Despite the unpalatable and androgynous title, the pages within A Lion’s Tale: Around the World in Spandex actually tell a very exciting story. The story follows Chris (born Chris Irvine, son of NHL star Ted Irvine)from birth through his career in Canada, Mexico, German, Japan, and ultimately the United States in the now-defunct WCW. The book ends right as the “Countdown to the Millennium” clock hits zero signaling the acquisition of his lifelong dream, making his debut in Vince McMahon’s WWF (now WWE). I’m a very firm believer in that, just because somebody is famous, doesn’t necessarily mean they have a story to tell… The “Lionheart” however has quite a “tale” to tell, as he has literally been “around the world in spandex.” He’s mixed it up with some of the biggest names in all of professional wrestling and isn’t afraid to call out the ones who treated him like an a—hole… Fans of Vampiro and/or Eric Bischoff may want to prepare themselves before reading!
This story is very much told in Chris Jericho’s “voice.” While the cover sports a second author (Peter Thomas Fornatale), it is addressed early on that Fornatale is used primarily as an editor and changed very little of Chris’ sentence-structure and thought-process.

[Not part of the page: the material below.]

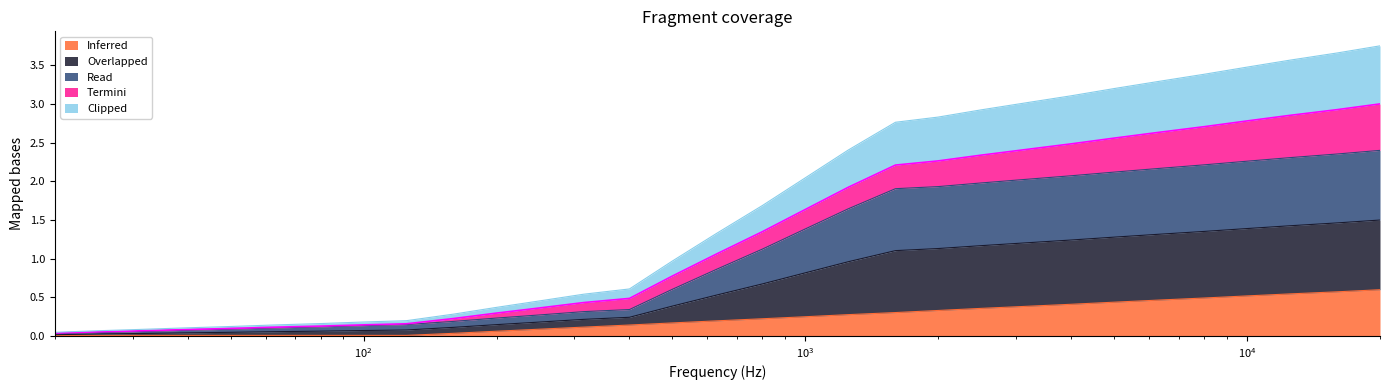

What is the sum of the Inferred values at 31.5 and 200?

0.1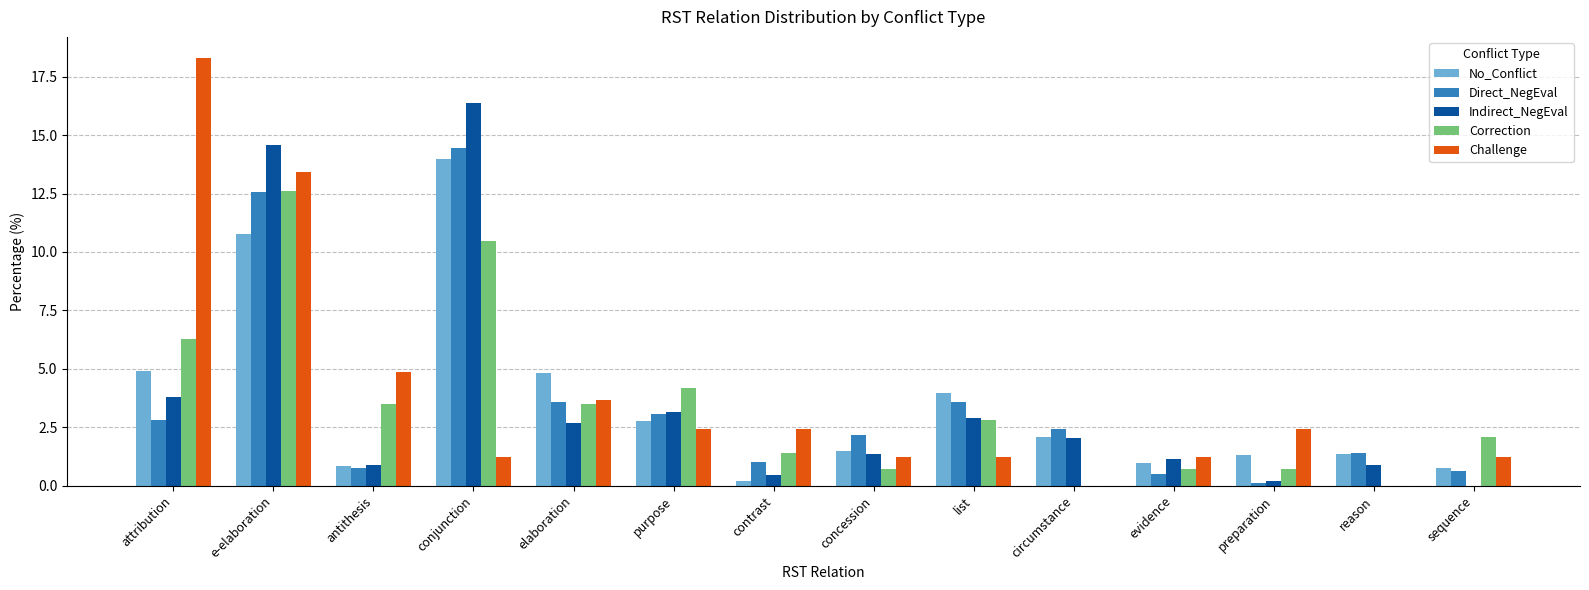

The value of No_Conflict at preparation is 1.3. True or false?

True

I’m inclined to believe them, because the book reads very much like Chris speaks when he is on television.
I enjoyed the short, bite-sized chapter lengths, which organized the story greatly. Each chapter would usually be in the neighborhood of ten pages, would always have something related to wrestling and music, a picture or two, and would have some sort of laugh or punchline. It was a very easy to read, digestible tomb.
Another thing that the book benefits from is that it is one of the few books written by a WWE superstar NOT released by WWE Publishing. Penned and released in the three-year vacation Chris took from wrestling, Grand Central Published likely wouldn’t make “Y2J” change a word, whereas WWE Publishing would probably want some of the more R-rated stories and references to their top stars taken out or reworded.
While this 5-year-old autobiography is a great read, I would really only recommend it to Jericho fans (dubbed “Jerichoholics” in the book) or pro-wrestling fans in general. I’ve read almost every book written by a pro-wrestler, and I would probably rank this among the top three… Possibly only behind Mick “Mankind” Foley’s first book Have a Nice Day, and my all-time favorite wrestler’s autobiography Hitman: My Real Life in the Cartoon World of Wrestling by Bret Hart.